2. Not Holding Your Head and Neck in Alignment
As you start to fatigue while holding a side plank, you may start to jut your head forward, drop it down toward the ground or turn it to look up at the ceiling.
Unfortunately, these little form deviations can cause some big problems. Letting your head and neck come out of alignment with the rest of your body can cause neck strain or irritation to the surrounding muscles, including your trapezius, Becourtney says. Over time, this can cause pain in the area — or even lead to injury.
As you hold your side plank, think about your spine as one long piece of rope from your tailbone to the base of your skull, Becourtney says. The goal is to keep this rope taught, which will entail bringing your head and neck up or even tucking the chin to restore proper alignment.
If you're doing your side plank properly, your feet should be stacked, balancing on the outer part of your bottom foot. While a good deal of your weight will balance on the outside edge of your bottom foot, you don't want to add too much pressure, as that can cause foot and ankle pain, Becourtney says.
But what exactly qualifies as too much pressure? If you're feeling your outer foot dig into the ground or are struggling to keep the lower leg up, you're probably placing too much weight in the outer foot.

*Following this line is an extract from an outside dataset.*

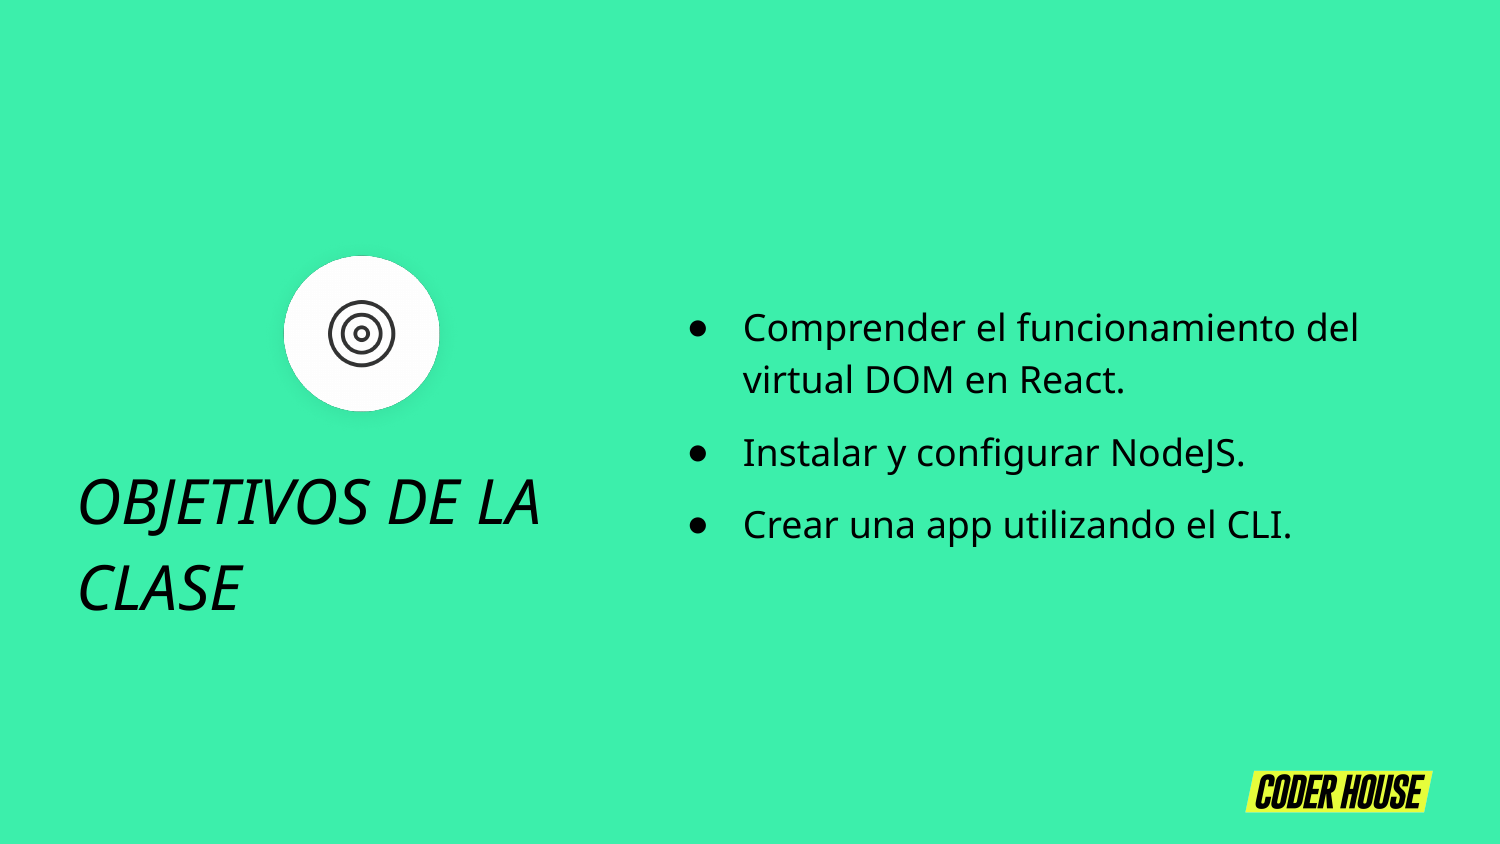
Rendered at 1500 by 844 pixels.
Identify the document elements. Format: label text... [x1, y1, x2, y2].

Wear shoes when you're working on your side plank. Think about pushing the sole of your lower foot toward the ground so the corner of your shoe is digging into the ground, rather than your foot.
4. Arching Your Lower Back
As mentioned above, you want your body to be in one straight line. But as you start to grow tired or shaky, it's common to start arching the lower back. This can strain your back muscles, ultimately leading to pain.
Plus, overarching or rounding your back takes away from the core-strengthening potential of the exercise, since it moves the work from your abdominals to your lower back.
Keep your ribcage stacked over your pelvis. Think about pulling your belly button toward your spine, Becourtney says. "Keeping these ideas in your head will keep this alignment."
5. Placing Your Elbow Too Far From Your Body
Another common mistake Becourtney sees is improper elbow placement. Often, people position the elbow too far away from the body in an effort to get more balance in the pose. Or, if you're doing a high side plank, you may be placing your bottom hand too far away.
This puts unnecessary stress on your elbow and shoulder (or hand and wrist). As a result, you rely on your arm to balance and hold the body, rather than your obliques.
Before you lift up into your side plank, take time to make sure you place your hand or elbow directly beneath your shoulder. "Think about pushing the ground away to utilize some of the larger, stronger shoulder muscles," Becourtney says. Also, try alternating between a side plank on the elbows and hand to prevent too much stress on any one joint.